Published: Tuesday 29 January 2019
Wiltshire Close Residents' Association is going places. Re-started in 2016 thanks to the vision of its chair Nina Lincoln, it's accomplished a lot in a short time.
Chief amongst the association's many achievements is regaining the use of the community centre on the estate with the help of The Chelsea Champions and buying an attractive and prominent new noticeboard on which to publicise all their activities.
Nina has a team of four on her committee: Beth Fisher, Jean Mercer, Margaret Poulden and Simon McAndrew; they've all known each other for many years. Nina first came to live on the estate in 1980 and is Chelsea born and bred. The residents' association (RA) has become known and admired for putting on a whole series of attractive events and activities, from exercise classes and health fairs to coffee mornings, community days and day trips. Their latest achievement was in September, when a coffee morning for Macmillan Cancer Relief - part of the World's Biggest Coffee Morning fundraising push by the charity - raised £200.
Nina says: "We're encouraging estate residents to join the association and let us know what they want for their estate. This is a way of identifying those who haven't previously engaged with the RA. Our new noticeboard is key to this, but we've also sent newsletters, fliers and posters to every home on the estate, as well as visited the elderly and isolated. If we make a difference to just one neighbour, then that's what matters.

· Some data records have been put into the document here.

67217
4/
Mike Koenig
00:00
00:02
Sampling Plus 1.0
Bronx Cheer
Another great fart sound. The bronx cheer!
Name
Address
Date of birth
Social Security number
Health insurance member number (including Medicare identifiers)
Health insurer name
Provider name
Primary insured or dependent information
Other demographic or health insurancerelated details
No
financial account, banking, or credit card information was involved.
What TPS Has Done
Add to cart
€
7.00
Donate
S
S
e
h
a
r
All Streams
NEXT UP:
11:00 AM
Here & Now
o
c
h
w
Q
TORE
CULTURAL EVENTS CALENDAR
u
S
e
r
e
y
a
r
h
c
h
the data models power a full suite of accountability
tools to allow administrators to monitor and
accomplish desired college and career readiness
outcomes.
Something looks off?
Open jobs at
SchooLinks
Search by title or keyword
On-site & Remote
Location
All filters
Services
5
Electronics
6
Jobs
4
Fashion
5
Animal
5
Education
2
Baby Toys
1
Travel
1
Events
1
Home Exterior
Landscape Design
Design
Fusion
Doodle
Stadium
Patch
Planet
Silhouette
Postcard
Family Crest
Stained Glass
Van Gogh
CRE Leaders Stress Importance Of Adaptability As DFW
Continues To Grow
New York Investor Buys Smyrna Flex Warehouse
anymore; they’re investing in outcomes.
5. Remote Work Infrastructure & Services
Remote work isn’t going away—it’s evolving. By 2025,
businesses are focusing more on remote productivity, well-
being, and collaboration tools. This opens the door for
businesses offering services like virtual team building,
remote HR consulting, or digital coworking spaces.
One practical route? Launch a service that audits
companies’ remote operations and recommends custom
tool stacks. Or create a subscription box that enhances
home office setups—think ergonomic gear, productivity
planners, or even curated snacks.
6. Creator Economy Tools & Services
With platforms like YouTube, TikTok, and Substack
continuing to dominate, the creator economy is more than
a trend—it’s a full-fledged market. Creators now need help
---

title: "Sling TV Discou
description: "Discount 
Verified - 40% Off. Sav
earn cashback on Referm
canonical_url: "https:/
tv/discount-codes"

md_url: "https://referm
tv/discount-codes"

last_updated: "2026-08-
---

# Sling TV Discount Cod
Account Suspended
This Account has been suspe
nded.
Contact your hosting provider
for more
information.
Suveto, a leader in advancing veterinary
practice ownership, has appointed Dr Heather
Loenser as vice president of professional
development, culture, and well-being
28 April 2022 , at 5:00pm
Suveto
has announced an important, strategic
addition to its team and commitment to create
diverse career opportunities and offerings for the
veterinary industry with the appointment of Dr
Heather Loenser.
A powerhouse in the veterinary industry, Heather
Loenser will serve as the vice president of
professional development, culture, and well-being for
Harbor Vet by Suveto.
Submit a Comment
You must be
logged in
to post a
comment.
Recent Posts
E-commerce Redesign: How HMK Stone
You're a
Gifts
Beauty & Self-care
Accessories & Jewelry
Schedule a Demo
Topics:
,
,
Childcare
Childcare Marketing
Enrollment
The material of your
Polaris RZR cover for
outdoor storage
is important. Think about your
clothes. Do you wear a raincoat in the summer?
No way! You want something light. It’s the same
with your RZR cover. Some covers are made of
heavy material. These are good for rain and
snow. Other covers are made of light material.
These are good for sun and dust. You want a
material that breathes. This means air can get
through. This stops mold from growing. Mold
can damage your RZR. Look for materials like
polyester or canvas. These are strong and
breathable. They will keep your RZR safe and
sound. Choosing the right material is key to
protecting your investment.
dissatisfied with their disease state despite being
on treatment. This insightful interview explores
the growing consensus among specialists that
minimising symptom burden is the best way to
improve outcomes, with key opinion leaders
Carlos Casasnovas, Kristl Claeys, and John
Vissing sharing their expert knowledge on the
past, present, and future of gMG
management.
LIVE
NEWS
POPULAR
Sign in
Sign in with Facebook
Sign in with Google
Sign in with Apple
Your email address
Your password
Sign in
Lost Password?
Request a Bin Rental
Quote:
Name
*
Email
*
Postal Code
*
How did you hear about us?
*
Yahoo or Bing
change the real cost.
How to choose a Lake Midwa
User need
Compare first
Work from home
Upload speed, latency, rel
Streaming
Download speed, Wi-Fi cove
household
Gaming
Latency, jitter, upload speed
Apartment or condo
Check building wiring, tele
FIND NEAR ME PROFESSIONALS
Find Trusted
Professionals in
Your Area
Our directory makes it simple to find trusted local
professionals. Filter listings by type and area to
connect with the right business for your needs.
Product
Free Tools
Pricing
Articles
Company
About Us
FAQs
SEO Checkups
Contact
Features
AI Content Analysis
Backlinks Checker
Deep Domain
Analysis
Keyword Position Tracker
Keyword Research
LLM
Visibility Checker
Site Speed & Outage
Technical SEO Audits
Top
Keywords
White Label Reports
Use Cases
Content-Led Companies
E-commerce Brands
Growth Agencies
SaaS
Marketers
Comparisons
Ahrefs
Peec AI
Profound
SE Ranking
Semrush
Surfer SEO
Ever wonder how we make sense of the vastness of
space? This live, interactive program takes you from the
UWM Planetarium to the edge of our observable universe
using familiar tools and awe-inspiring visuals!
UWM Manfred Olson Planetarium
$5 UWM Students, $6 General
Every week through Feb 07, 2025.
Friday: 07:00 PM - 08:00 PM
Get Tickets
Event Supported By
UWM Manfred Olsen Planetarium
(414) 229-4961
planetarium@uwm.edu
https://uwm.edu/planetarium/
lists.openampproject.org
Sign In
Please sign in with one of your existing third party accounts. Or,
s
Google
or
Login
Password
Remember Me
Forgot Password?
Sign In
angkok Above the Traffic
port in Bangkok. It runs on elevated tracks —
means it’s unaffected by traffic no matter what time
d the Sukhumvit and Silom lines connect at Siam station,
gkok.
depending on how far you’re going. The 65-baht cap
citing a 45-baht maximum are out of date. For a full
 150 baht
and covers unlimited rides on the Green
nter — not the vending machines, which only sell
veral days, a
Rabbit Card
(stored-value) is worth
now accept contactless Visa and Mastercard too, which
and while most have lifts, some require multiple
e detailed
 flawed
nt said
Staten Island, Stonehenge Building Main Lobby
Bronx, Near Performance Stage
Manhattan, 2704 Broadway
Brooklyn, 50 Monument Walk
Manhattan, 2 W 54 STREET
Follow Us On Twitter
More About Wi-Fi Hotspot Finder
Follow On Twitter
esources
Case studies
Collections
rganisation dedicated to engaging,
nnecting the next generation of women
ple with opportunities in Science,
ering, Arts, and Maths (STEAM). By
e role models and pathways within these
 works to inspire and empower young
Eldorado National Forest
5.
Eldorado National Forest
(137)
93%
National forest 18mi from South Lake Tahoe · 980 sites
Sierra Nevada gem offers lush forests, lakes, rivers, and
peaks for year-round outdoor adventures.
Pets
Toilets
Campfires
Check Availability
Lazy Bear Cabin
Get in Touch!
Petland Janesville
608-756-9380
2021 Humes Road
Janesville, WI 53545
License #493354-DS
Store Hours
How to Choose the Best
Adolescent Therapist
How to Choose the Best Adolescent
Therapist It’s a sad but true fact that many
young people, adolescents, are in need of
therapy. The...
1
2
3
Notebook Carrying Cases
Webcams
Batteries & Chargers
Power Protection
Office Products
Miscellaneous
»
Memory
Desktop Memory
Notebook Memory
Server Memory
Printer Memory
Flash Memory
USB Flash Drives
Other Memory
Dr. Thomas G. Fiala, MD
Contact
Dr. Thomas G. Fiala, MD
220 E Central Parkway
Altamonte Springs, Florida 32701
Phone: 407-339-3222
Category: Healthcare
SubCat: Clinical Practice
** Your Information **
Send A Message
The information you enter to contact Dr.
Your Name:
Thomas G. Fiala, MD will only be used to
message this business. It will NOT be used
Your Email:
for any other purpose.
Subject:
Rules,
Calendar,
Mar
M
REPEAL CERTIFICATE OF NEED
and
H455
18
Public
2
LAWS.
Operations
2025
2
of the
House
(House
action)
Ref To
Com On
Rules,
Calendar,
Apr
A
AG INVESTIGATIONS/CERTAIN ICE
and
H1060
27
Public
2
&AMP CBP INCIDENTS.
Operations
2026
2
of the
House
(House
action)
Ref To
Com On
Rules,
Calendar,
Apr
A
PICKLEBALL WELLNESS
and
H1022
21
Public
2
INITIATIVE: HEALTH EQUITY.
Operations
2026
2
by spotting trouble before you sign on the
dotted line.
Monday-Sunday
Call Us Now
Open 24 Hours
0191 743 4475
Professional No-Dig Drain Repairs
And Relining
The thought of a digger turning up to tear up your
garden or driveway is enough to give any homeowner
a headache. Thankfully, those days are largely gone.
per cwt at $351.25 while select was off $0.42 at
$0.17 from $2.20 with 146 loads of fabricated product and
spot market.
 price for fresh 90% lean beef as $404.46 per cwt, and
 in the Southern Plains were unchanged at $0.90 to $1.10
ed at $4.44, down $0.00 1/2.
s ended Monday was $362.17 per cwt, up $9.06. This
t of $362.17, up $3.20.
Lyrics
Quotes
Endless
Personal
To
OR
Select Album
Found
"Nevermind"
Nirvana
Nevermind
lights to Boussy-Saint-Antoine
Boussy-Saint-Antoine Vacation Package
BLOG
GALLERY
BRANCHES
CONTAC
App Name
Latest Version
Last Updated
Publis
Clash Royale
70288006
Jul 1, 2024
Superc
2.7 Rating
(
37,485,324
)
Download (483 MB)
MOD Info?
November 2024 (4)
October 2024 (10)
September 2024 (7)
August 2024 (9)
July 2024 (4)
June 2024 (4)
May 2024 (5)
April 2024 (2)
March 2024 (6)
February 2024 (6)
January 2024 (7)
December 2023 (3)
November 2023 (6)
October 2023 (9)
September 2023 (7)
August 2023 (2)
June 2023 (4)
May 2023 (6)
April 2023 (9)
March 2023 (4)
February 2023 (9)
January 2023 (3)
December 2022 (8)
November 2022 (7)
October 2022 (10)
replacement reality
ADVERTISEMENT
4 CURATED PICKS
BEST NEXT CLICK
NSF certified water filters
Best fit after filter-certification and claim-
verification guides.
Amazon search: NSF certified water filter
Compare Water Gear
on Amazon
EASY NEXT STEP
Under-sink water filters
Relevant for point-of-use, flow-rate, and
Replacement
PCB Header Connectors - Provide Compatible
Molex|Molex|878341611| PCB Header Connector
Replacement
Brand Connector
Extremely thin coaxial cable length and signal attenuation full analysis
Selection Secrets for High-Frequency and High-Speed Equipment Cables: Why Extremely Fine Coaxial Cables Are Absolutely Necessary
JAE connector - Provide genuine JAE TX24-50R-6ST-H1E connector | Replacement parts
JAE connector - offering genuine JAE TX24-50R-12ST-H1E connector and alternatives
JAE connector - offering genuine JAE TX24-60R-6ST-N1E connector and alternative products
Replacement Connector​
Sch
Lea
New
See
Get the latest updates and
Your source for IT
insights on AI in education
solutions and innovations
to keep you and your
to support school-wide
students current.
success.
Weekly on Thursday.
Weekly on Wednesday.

"We've already secured £100 from the Community Gardening Team for our new gardening club, £840 from the Council's City Living, Local Life fund for a new noticeboard, £300 for community outings and £200 for community lunches", she adds.
Critical to their success has been their close working relationship with the Chelsea Champions Community Project, which is a bi-borough (Kensington and Chelsea Council and Westminster City Council) Public Health Department funded project started at the end of 2017.
Community Champions Development Officer Linda Thomas explains: "I first met Nina when I did a walkabout on the estate to introduce myself. The RA was already in existence with Nina as the Chair, but it had nowhere to meet without access to its centre, which was let out. I vowed then that I would help them get proper access to this community space before the end of my pilot project. They were sceptical, but we succeeded and the Macmillan Coffee Morning is the latest of many activities and events the RA has held."